En l'absence de toute information concrète émanant de nos Chefs et devant l'ambiguïté d’une telle situation, un groupe de sous-officiers d’active, ayant à sa tête un jeune adjudant-chef, s’est déjà réuni dans le bureau du secrétariat de la Compagnie, afin d'entreprendre une démarche auprès de notre Colonel pour obtenir de sa part une position nette vis-à-vis des « Putschistes » d'Alger. Dès le 23 au matin, l'atmosphère se gâte ; les esprits s'échauffent. Confrontés au vide de l'encadrement, nous autres appelés FSNE (français de souche Européenne) sommes de plus en plus inquiets devant la possibilité d'une guerre civile, de se voir coupé de la Métropole, mais craignant surtout que la guerre ne se prolonge et de ce fait retarde indéfiniment « la quille ». 

Ce n'est le soir qu'à 20 heures, que le Général DE GAULLE prononce à la télé et à la radio son fameux discours, appelant à la désobéissance légitime. Toujours à la radio, sont rediffusés en boucle les appels du Général DE GAULLE à l’attention de tous les militaires du contingent leur demandant de désobéir à leurs Chefs si ceux-ci envisageaient de rallier les putschistes d’Alger. Légitimés et forts de ces recommandations, c’est au cours de l’audience accordée par notre Colonel, que les sous-officiers en question ont pris la grave décision de lui signifier qu'il devait se considérer « aux arrêts », l'estimant sans doute trop « attentiste » face à une situation aussi grave. Fait troublant *, dans l'intervalle , un officier de l'escadron du 2ème REC basé aussi à Djelfa, vient nous intimer l’ordre de ne tenter aucun mouvement, ni sortie. Il nous montre qu'il a pointé les canons de ses automitrailleuses, en direction de l'entrée du camp baraqué.

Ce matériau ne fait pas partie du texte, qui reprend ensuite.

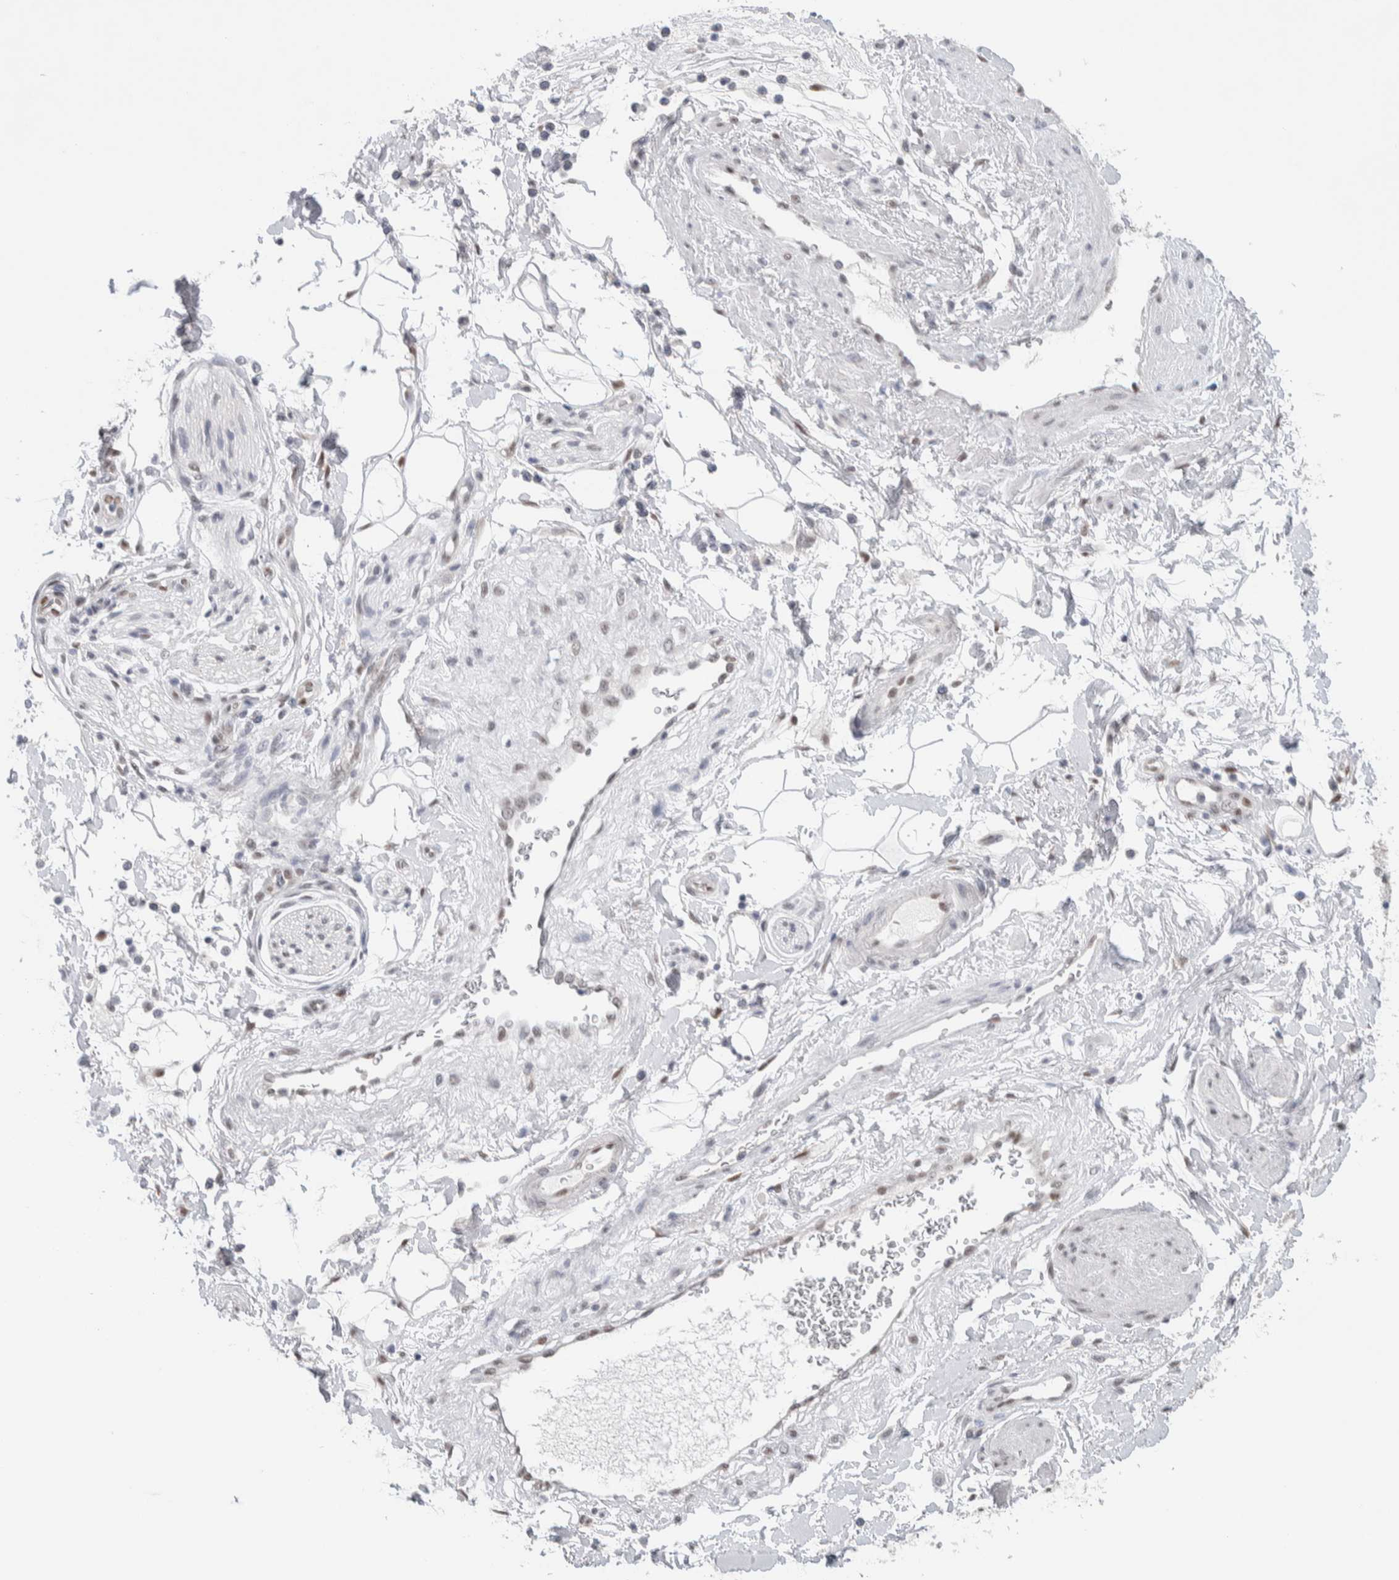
{"staining": {"intensity": "moderate", "quantity": ">75%", "location": "nuclear"}, "tissue": "adipose tissue", "cell_type": "Adipocytes", "image_type": "normal", "snomed": [{"axis": "morphology", "description": "Normal tissue, NOS"}, {"axis": "topography", "description": "Soft tissue"}, {"axis": "topography", "description": "Peripheral nerve tissue"}], "caption": "High-power microscopy captured an IHC photomicrograph of unremarkable adipose tissue, revealing moderate nuclear expression in approximately >75% of adipocytes. (DAB IHC with brightfield microscopy, high magnification).", "gene": "PRMT1", "patient": {"sex": "female", "age": 71}}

* Avec le recul nous savons désormais, grâce aux archives et de nombreux témoignages concordants, que le 2ème REC était favorable aux putschistes. Avait-il été appelé en renfort par notre Chef de Corps pour dissuader tout acte inconsidéré de la part des appelés du contingent et des sous-officiers loyalistes venus l'interpeller? Saurons-nous un jour la vérité ? 

Les heures passent, interminables. Nous sommes plus ou moins livrés à nous-mêmes, ce qui rend l'attente du dénouement de ce drame insupportable. 

Enfin, le mardi 25, vers 23 h 30 à la radio, une voix annonce : «  Ici France V, Ici France V, nous reprenons le relais normal avec Paris. Nous demandons à la population de garder son calme ; nous demandons à la population de rentrer chez elle ».

Le putsch est terminé

" Le 26 avril 1961 à 10h47, connaissant l'inquiétude de mes parents, je leur adresse le télégramme suivant : "Calme revenu suis en bonne santé Albert". un "calme" tout relatif s'instaure au camp. Nous reprenons nos activités, presque comme si rien ne s'était passé".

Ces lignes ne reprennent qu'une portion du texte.